_Work order_
Take the records below and print them verbatim up to and including the line that carries "sábados 8:30 a 14:00".

────────────────

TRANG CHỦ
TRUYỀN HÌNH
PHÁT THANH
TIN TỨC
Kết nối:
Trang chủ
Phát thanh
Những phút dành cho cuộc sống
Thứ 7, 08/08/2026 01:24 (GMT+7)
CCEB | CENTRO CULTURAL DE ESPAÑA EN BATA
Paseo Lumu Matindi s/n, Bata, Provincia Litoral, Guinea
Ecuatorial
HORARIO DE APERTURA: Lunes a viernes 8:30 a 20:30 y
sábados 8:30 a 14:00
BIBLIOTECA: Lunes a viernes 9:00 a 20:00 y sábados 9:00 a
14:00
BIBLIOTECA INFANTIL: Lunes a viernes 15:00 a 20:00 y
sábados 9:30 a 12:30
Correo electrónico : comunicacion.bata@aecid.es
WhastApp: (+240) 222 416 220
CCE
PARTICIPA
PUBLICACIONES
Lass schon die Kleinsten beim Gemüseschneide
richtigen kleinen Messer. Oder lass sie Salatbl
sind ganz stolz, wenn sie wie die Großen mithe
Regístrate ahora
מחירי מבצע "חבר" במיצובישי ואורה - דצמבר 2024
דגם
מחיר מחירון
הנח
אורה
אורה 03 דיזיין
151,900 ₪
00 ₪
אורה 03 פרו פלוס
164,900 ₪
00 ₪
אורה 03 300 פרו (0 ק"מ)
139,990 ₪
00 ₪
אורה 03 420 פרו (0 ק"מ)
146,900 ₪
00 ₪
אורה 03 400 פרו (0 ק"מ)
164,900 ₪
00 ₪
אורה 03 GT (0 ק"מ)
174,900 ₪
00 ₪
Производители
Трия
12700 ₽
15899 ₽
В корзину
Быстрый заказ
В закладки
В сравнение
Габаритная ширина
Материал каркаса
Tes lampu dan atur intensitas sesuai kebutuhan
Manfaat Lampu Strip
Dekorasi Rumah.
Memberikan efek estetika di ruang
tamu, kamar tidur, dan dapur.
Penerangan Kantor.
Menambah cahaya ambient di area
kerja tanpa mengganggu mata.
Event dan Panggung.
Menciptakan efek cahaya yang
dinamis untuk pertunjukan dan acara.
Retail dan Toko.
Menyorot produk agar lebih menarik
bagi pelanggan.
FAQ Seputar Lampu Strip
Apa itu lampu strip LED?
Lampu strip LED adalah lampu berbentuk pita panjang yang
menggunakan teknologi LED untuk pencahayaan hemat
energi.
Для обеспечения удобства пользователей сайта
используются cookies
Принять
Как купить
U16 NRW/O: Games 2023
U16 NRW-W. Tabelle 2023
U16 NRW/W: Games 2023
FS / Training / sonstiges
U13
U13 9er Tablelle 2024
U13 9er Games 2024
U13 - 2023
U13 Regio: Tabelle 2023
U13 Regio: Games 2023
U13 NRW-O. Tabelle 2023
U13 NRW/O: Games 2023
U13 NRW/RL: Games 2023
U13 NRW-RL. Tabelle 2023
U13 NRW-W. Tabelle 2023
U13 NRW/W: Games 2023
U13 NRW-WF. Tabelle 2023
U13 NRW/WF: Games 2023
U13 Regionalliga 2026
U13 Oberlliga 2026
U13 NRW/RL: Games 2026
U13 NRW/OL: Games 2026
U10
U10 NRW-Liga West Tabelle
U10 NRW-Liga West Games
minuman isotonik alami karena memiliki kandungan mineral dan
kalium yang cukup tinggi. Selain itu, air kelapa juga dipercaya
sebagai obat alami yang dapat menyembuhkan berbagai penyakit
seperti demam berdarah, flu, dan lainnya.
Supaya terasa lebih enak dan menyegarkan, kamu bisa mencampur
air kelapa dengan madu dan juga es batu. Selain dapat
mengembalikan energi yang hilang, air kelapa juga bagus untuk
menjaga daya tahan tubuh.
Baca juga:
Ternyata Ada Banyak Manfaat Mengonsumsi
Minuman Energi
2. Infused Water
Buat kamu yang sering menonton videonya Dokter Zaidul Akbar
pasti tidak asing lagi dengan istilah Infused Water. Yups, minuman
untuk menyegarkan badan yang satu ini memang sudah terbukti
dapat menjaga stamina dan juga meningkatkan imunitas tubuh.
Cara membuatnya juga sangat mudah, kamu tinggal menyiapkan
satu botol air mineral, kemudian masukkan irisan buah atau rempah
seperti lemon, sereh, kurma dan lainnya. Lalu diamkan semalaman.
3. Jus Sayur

────────────────

_Written response_
TRANG CHỦ
TRUYỀN HÌNH
PHÁT THANH
TIN TỨC
Kết nối:
Trang chủ
Phát thanh
Những phút dành cho cuộc sống
Thứ 7, 08/08/2026 01:24 (GMT+7)
CCEB | CENTRO CULTURAL DE ESPAÑA EN BATA
Paseo Lumu Matindi s/n, Bata, Provincia Litoral, Guinea
Ecuatorial
HORARIO DE APERTURA: Lunes a viernes 8:30 a 20:30 y
sábados 8:30 a 14:00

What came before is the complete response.